> **Provided information**
::::

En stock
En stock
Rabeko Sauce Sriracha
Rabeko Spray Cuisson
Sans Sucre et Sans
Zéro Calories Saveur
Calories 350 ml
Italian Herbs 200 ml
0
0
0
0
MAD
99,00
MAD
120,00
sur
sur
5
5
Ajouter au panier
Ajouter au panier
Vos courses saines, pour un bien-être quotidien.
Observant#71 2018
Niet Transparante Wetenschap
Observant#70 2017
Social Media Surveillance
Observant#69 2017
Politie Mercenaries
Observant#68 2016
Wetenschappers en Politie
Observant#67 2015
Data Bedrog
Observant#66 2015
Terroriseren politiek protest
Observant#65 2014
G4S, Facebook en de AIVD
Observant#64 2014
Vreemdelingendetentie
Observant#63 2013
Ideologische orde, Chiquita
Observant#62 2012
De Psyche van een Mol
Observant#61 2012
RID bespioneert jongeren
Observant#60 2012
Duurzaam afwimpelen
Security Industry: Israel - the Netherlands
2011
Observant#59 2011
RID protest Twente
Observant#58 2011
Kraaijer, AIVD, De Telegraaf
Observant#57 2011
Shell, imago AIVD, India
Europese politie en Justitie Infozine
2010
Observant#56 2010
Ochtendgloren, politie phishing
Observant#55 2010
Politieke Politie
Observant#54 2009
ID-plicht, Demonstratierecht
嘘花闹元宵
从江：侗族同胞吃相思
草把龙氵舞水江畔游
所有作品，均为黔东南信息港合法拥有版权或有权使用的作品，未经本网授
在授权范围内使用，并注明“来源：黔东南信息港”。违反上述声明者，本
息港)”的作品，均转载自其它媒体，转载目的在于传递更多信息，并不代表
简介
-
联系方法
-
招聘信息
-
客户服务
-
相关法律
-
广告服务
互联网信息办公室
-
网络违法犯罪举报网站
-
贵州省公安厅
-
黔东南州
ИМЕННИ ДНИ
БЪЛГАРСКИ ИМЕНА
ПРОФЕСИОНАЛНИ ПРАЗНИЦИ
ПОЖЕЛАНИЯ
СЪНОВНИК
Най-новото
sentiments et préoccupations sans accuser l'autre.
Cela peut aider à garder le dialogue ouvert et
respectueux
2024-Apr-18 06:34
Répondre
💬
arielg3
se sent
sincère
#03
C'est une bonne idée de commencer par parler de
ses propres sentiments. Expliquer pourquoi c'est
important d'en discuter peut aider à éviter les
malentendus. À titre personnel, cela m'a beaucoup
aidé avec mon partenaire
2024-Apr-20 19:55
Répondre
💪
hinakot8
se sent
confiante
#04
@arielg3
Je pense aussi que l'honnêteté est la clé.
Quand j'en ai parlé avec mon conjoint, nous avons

::::

> **Exercise goal**
Recast the text of every entry above as a single numbered list, one line per item, numbered straight through from the first entry to the last, with blank lines left out.

> **Result below**
1. En stock
2. En stock
3. Rabeko Sauce Sriracha
4. Rabeko Spray Cuisson
5. Sans Sucre et Sans
6. Zéro Calories Saveur
7. Calories 350 ml
8. Italian Herbs 200 ml
9. 0
10. 0
11. 0
12. 0
13. MAD
14. 99,00
15. MAD
16. 120,00
17. sur
18. sur
19. 5
20. 5
21. Ajouter au panier
22. Ajouter au panier
23. Vos courses saines, pour un bien-être quotidien.
24. Observant#71 2018
25. Niet Transparante Wetenschap
26. Observant#70 2017
27. Social Media Surveillance
28. Observant#69 2017
29. Politie Mercenaries
30. Observant#68 2016
31. Wetenschappers en Politie
32. Observant#67 2015
33. Data Bedrog
34. Observant#66 2015
35. Terroriseren politiek protest
36. Observant#65 2014
37. G4S, Facebook en de AIVD
38. Observant#64 2014
39. Vreemdelingendetentie
40. Observant#63 2013
41. Ideologische orde, Chiquita
42. Observant#62 2012
43. De Psyche van een Mol
44. Observant#61 2012
45. RID bespioneert jongeren
46. Observant#60 2012
47. Duurzaam afwimpelen
48. Security Industry: Israel - the Netherlands
49. 2011
50. Observant#59 2011
51. RID protest Twente
52. Observant#58 2011
53. Kraaijer, AIVD, De Telegraaf
54. Observant#57 2011
55. Shell, imago AIVD, India
56. Europese politie en Justitie Infozine
57. 2010
58. Observant#56 2010
59. Ochtendgloren, politie phishing
60. Observant#55 2010
61. Politieke Politie
62. Observant#54 2009
63. ID-plicht, Demonstratierecht
64. 嘘花闹元宵
65. 从江：侗族同胞吃相思
66. 草把龙氵舞水江畔游
67. 所有作品，均为黔东南信息港合法拥有版权或有权使用的作品，未经本网授
68. 在授权范围内使用，并注明“来源：黔东南信息港”。违反上述声明者，本
69. 息港)”的作品，均转载自其它媒体，转载目的在于传递更多信息，并不代表
70. 简介
71. -
72. 联系方法
73. -
74. 招聘信息
75. -
76. 客户服务
77. -
78. 相关法律
79. -
80. 广告服务
81. 互联网信息办公室
82. -
83. 网络违法犯罪举报网站
84. -
85. 贵州省公安厅
86. -
87. 黔东南州
88. ИМЕННИ ДНИ
89. БЪЛГАРСКИ ИМЕНА
90. ПРОФЕСИОНАЛНИ ПРАЗНИЦИ
91. ПОЖЕЛАНИЯ
92. СЪНОВНИК
93. Най-новото
94. sentiments et préoccupations sans accuser l'autre.
95. Cela peut aider à garder le dialogue ouvert et
96. respectueux
97. 2024-Apr-18 06:34
98. Répondre
99. 💬
100. arielg3
101. se sent
102. sincère
103. #03
104. C'est une bonne idée de commencer par parler de
105. ses propres sentiments. Expliquer pourquoi c'est
106. important d'en discuter peut aider à éviter les
107. malentendus. À titre personnel, cela m'a beaucoup
108. aidé avec mon partenaire
109. 2024-Apr-20 19:55
110. Répondre
111. 💪
112. hinakot8
113. se sent
114. confiante
115. #04
116. @arielg3
117. Je pense aussi que l'honnêteté est la clé.
118. Quand j'en ai parlé avec mon conjoint, nous avons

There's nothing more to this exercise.